Abdel Moneim Mokhtar

Personal information
- Nationality: Egyptian
- Born: July 1905
- Died: 27 May 1983 (aged 77)

Sport
- Sport: Diving

= Abdel Moneim Mokhtar =

Egyptian diver (1905–1983)

Abdel Moneim Mokhtar (July 1905 - 27 May 1983) was an Egyptian diver. He competed in the men's 10 metre platform event at the 1928 Summer Olympics. Primarily a gymnast, he switched to diving at the Games upon being told that he needed to be part of a team to compete in the gymnastics tournament. He later had a radio show in Cairo and was the head of several national sporting bodies.

==Early life==
Mokhtar was born in July 1905. He took up gymnastics in primary school and continued this pursuit at the El Saidia Secondary School for Boys in Giza.

==Career==
Mokhtar became the Egyptian secondary school gymnastic champion in 1923 and defended his title for the next four years.

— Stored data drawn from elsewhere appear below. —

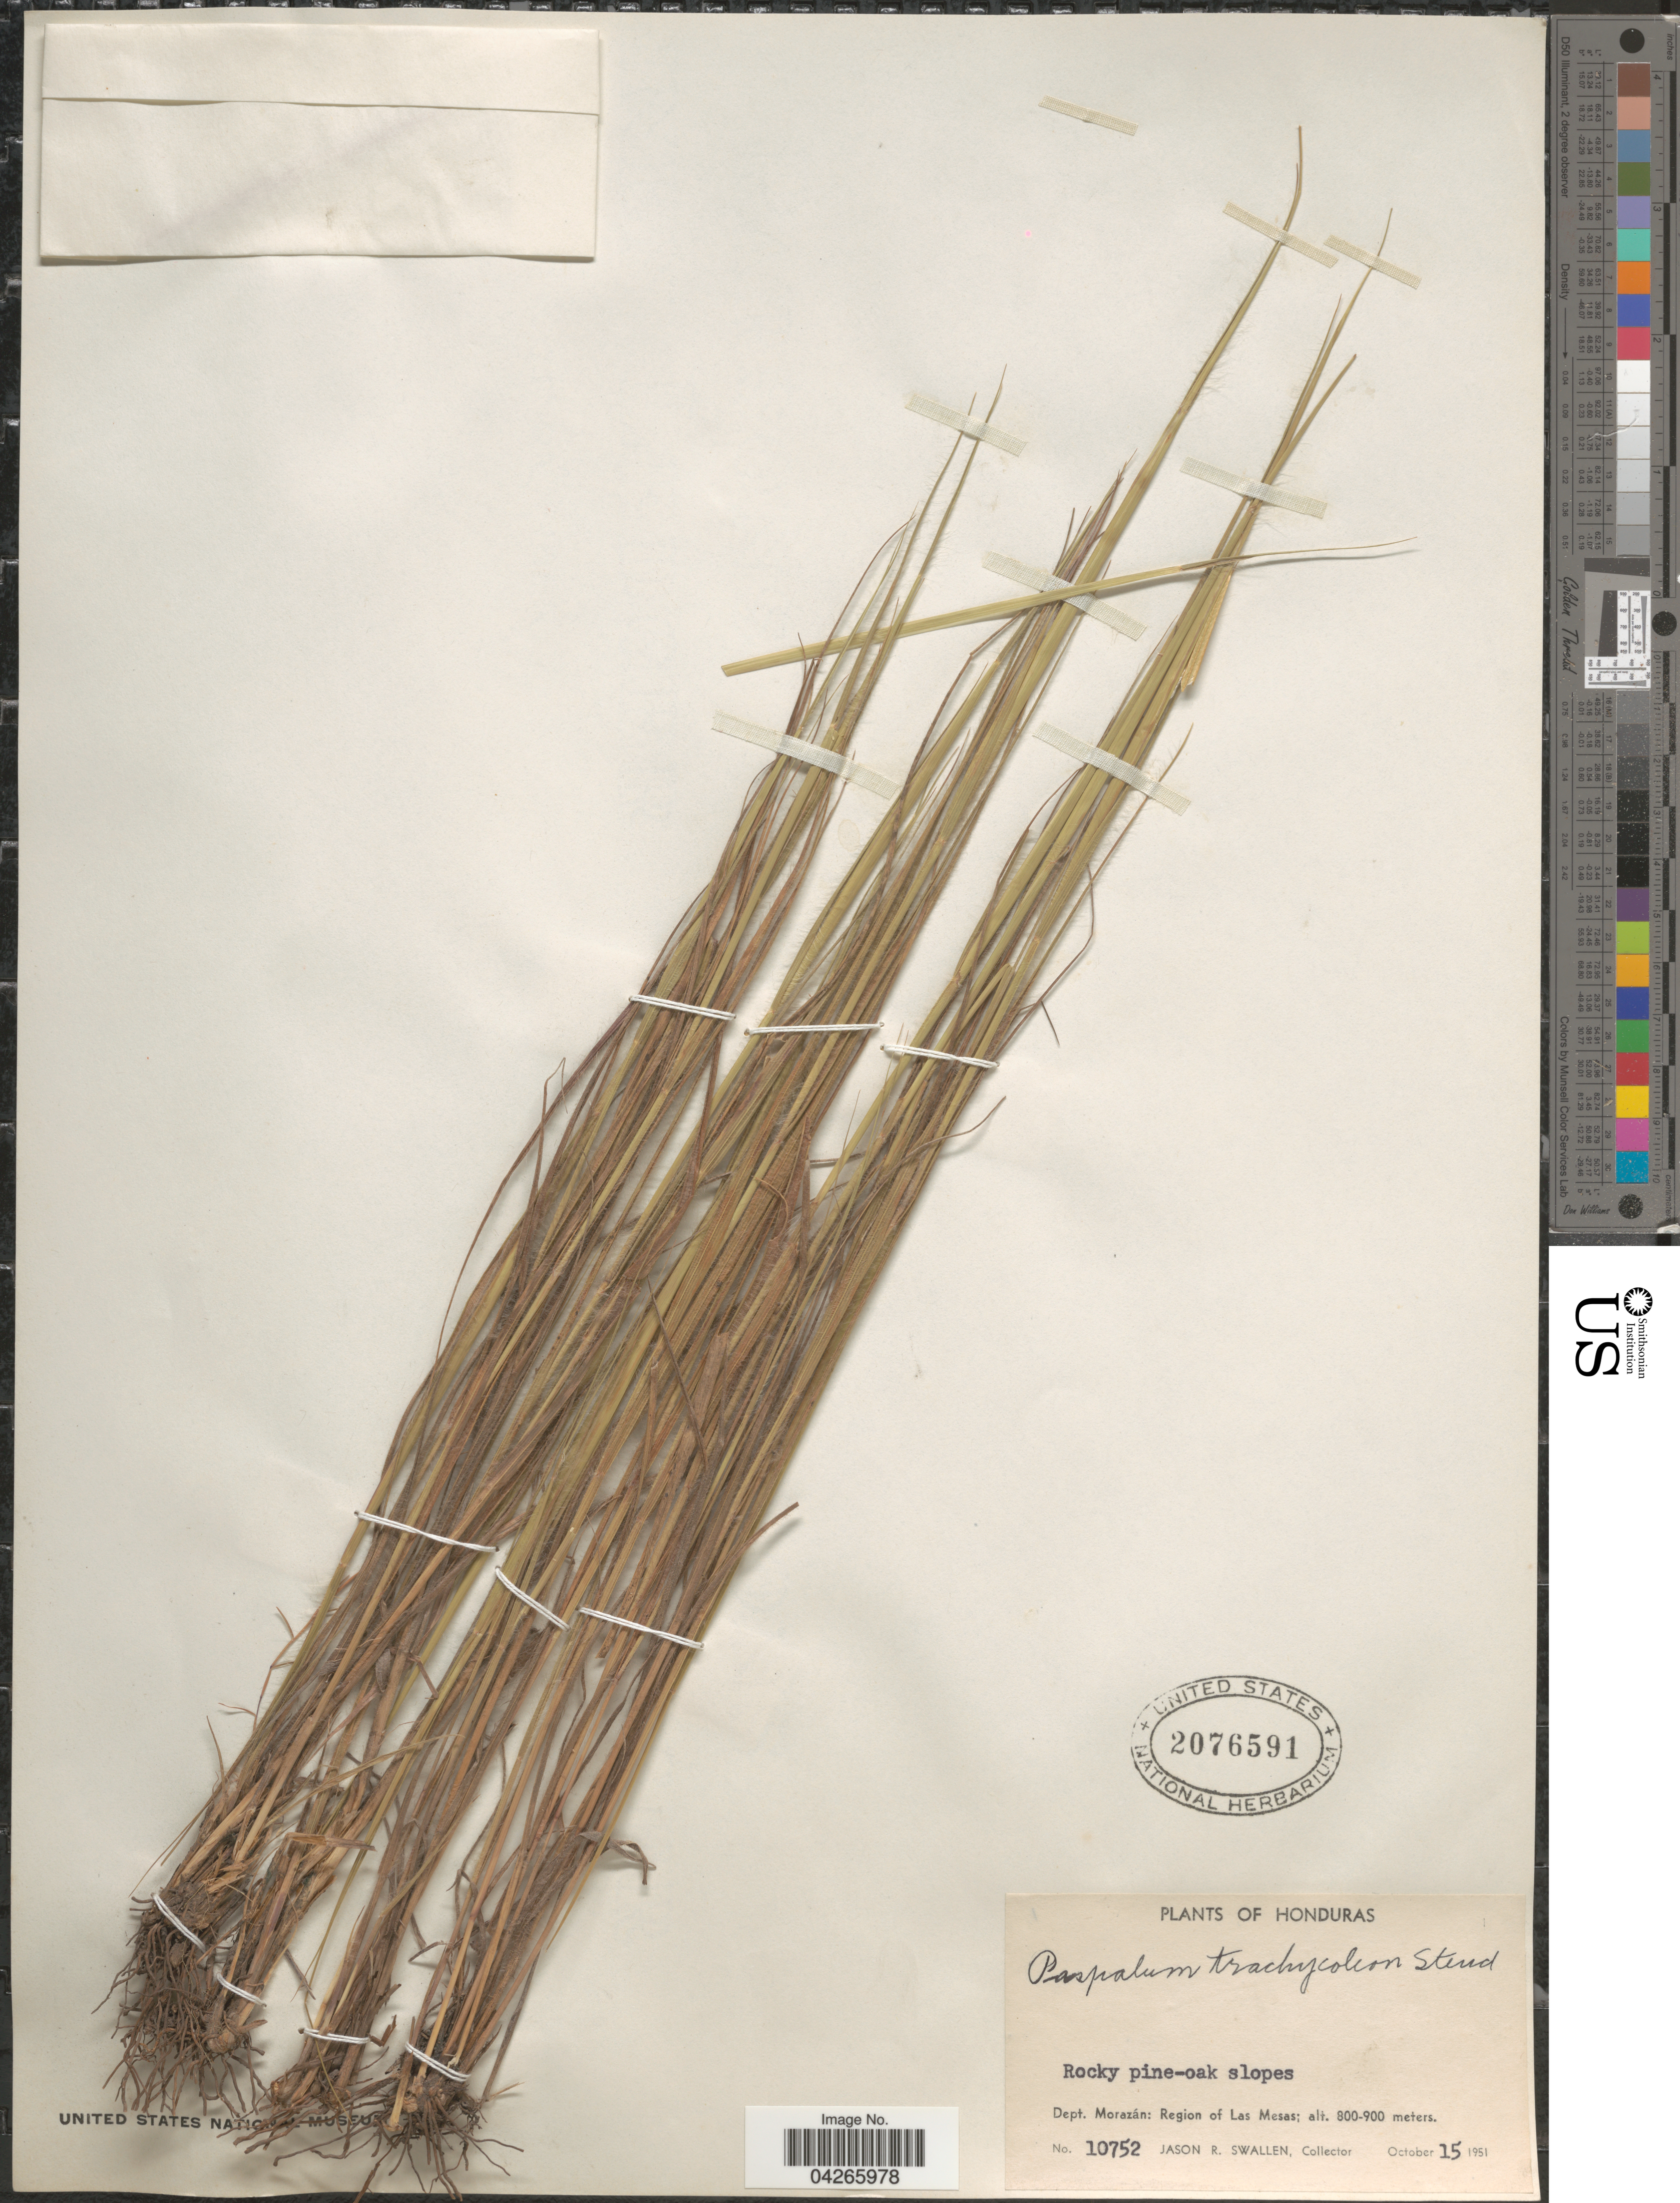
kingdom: Plantae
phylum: Tracheophyta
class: Liliopsida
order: Poales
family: Poaceae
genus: Paspalum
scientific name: Paspalum trachycoleon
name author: Steud.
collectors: J. R. Swallen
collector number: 10752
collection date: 1951-10-15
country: Honduras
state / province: Fco. Morazán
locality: Dept. Morazán: Region of Las Mesas.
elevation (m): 800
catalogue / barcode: US 2076591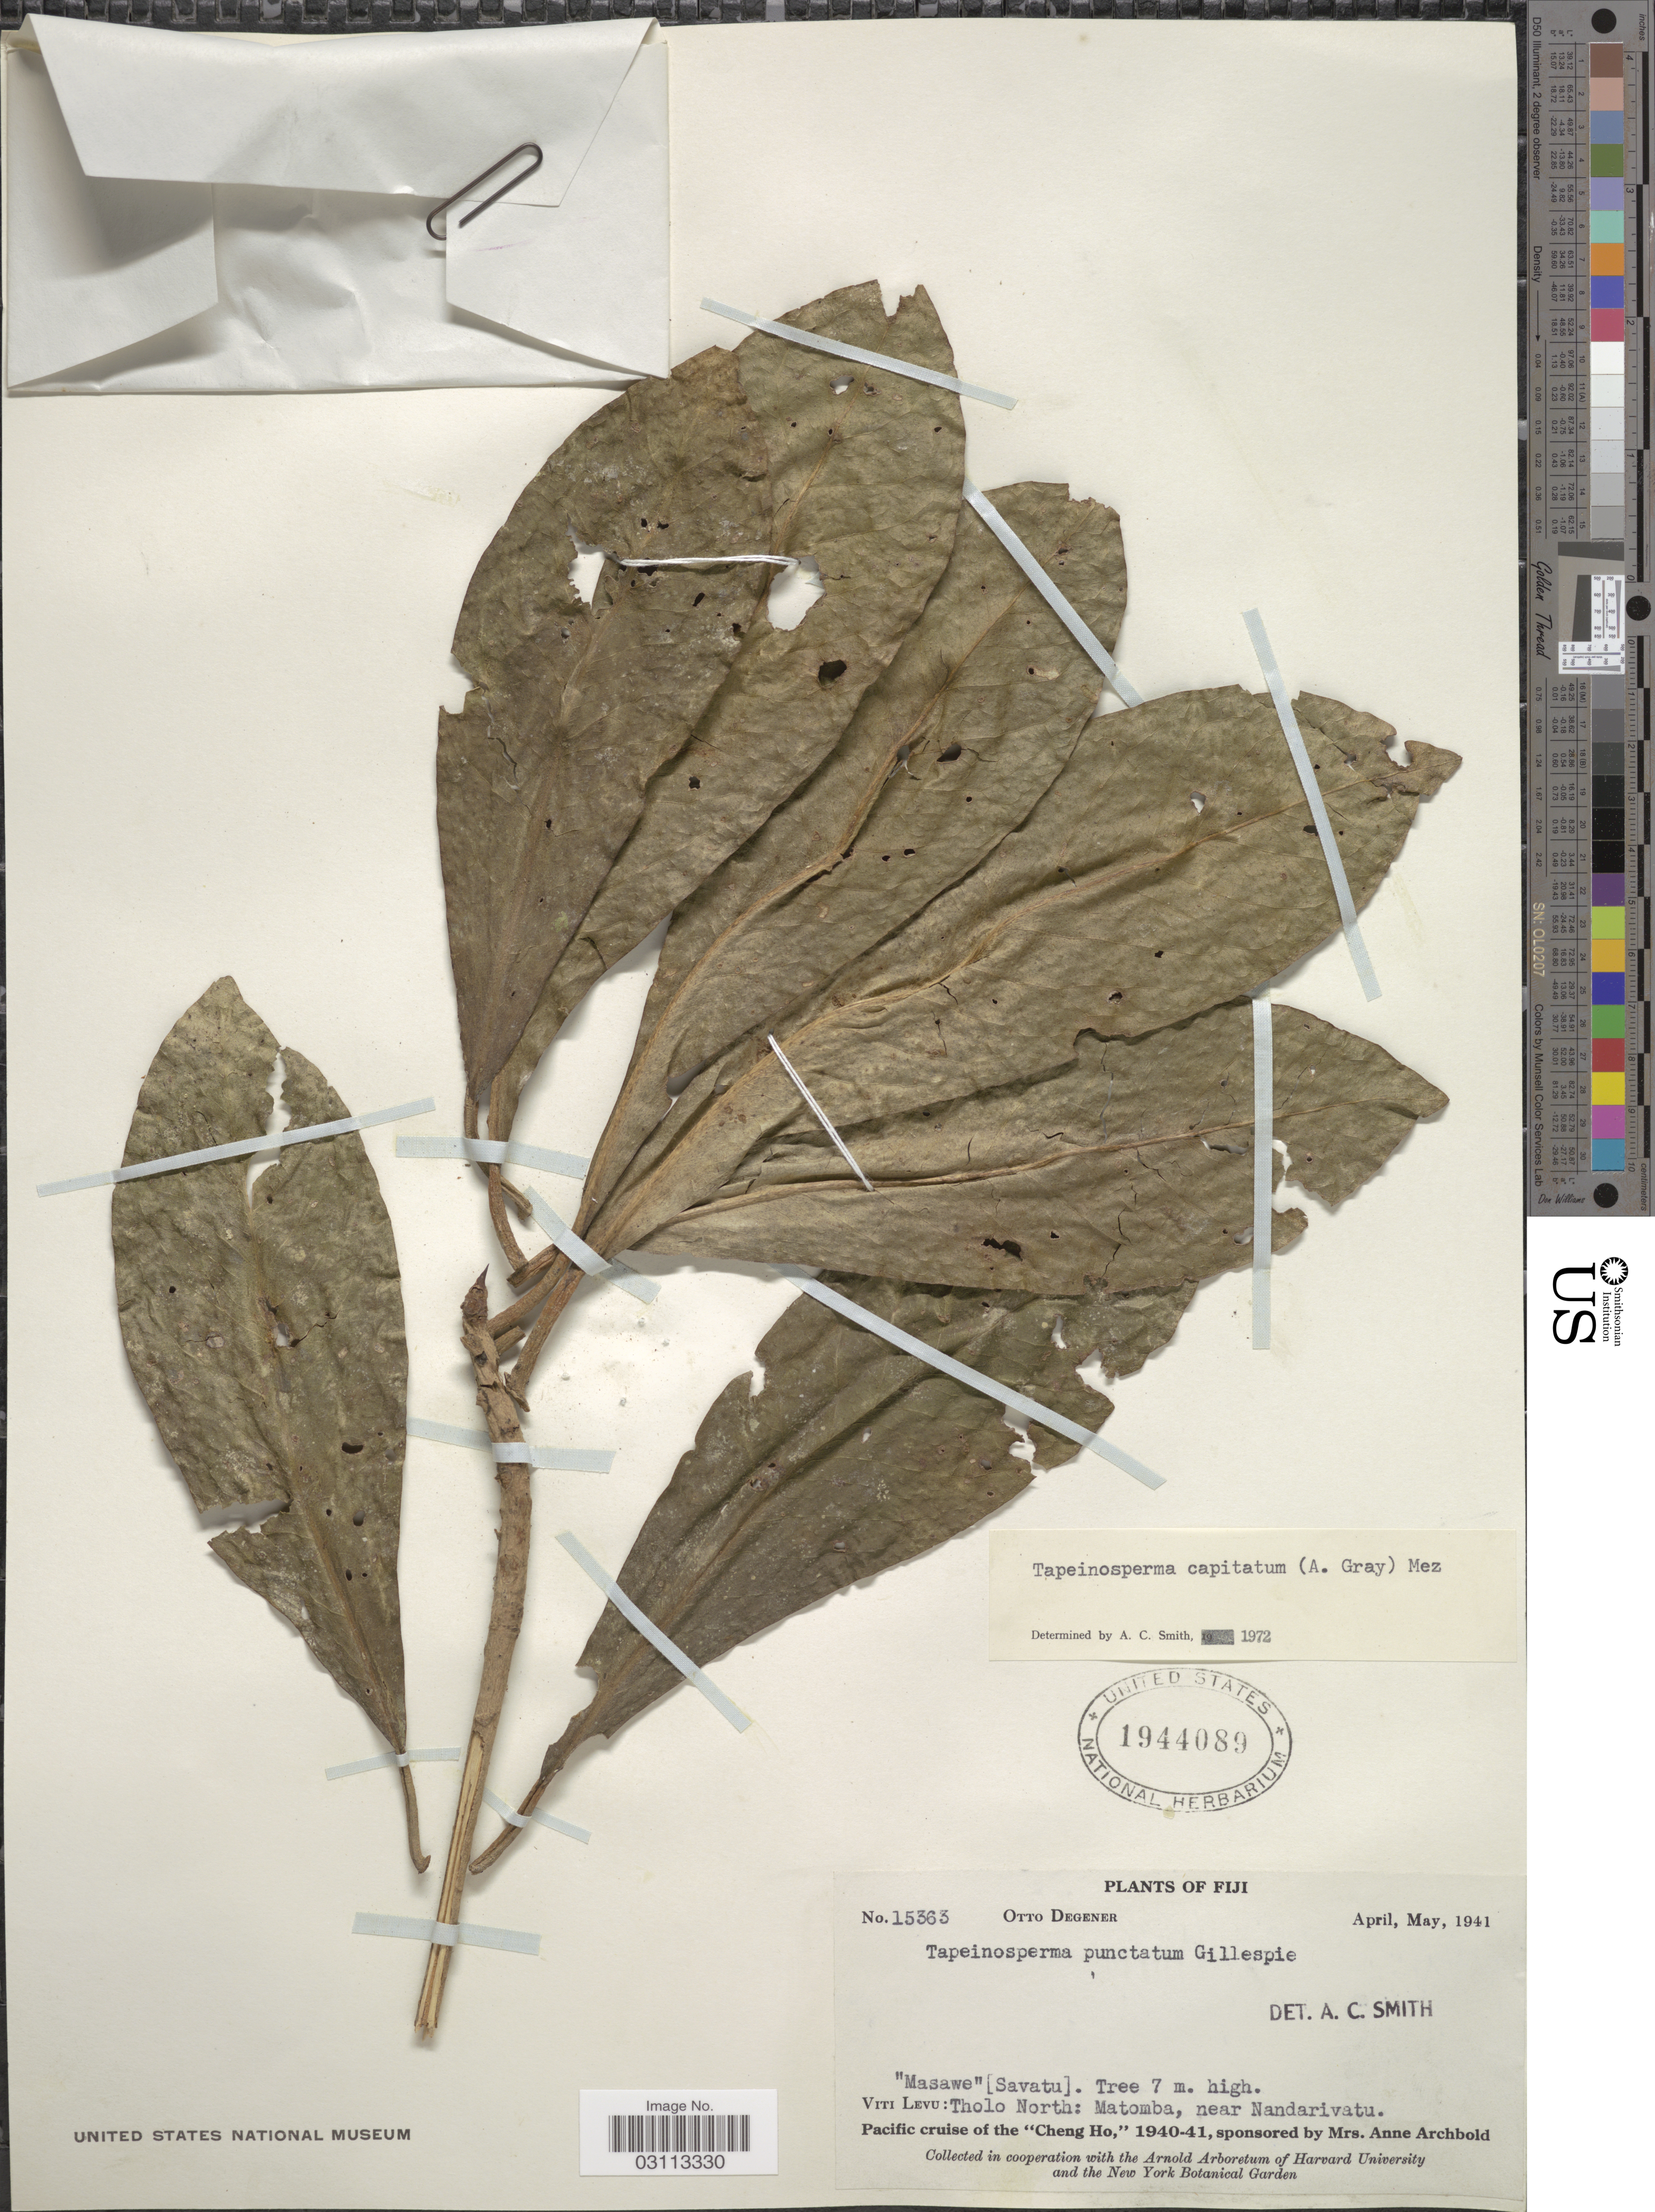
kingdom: Plantae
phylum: Tracheophyta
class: Magnoliopsida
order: Ericales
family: Primulaceae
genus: Tapeinosperma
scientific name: Tapeinosperma capitatum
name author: (A. Gray) Mez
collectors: O. Degener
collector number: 15363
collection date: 1941-04/1941-05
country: Fiji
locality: Viti Levu; Tholo North: Matomba, near Nandarivatu.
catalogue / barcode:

In 1927, he was selected by the Ministry of Information to head a yearly Egyptian gymnastics festival. The event's royal patronage put him into contact with Prince Omar Toussoun, who at the time was the head of the Egyptian Olympic Committee. This led to his selection to represent Egypt at the 1928 Summer Olympics but, upon arrival in Amsterdam, he was told that he could not compete in the tournament as the lone member of an Egyptian gymnastics team. He therefore entered the diving tournament, which also featured fellow Egyptian and upcoming medalist Farid Simaika, and took part in the men's 10 metre platform event, where he was sixth in his group and did not advance to the final.

In 1930, Mokhtar travelled to England to further his studies of physical education, and followed this up with a journey to Germany in 1931. He returned to Egypt in 1932 and established a rowing club in the Agouza neighborhood of Giza, which was the first in the region.

==Later life==
In the 1930s, Mokhtar had a radio broadcast in Cairo that covered topics related to fitness. In his later years, he also served as the head of several national bodies relating to the promotion and administration of sport. He died 27 May 1983, at the age of 77.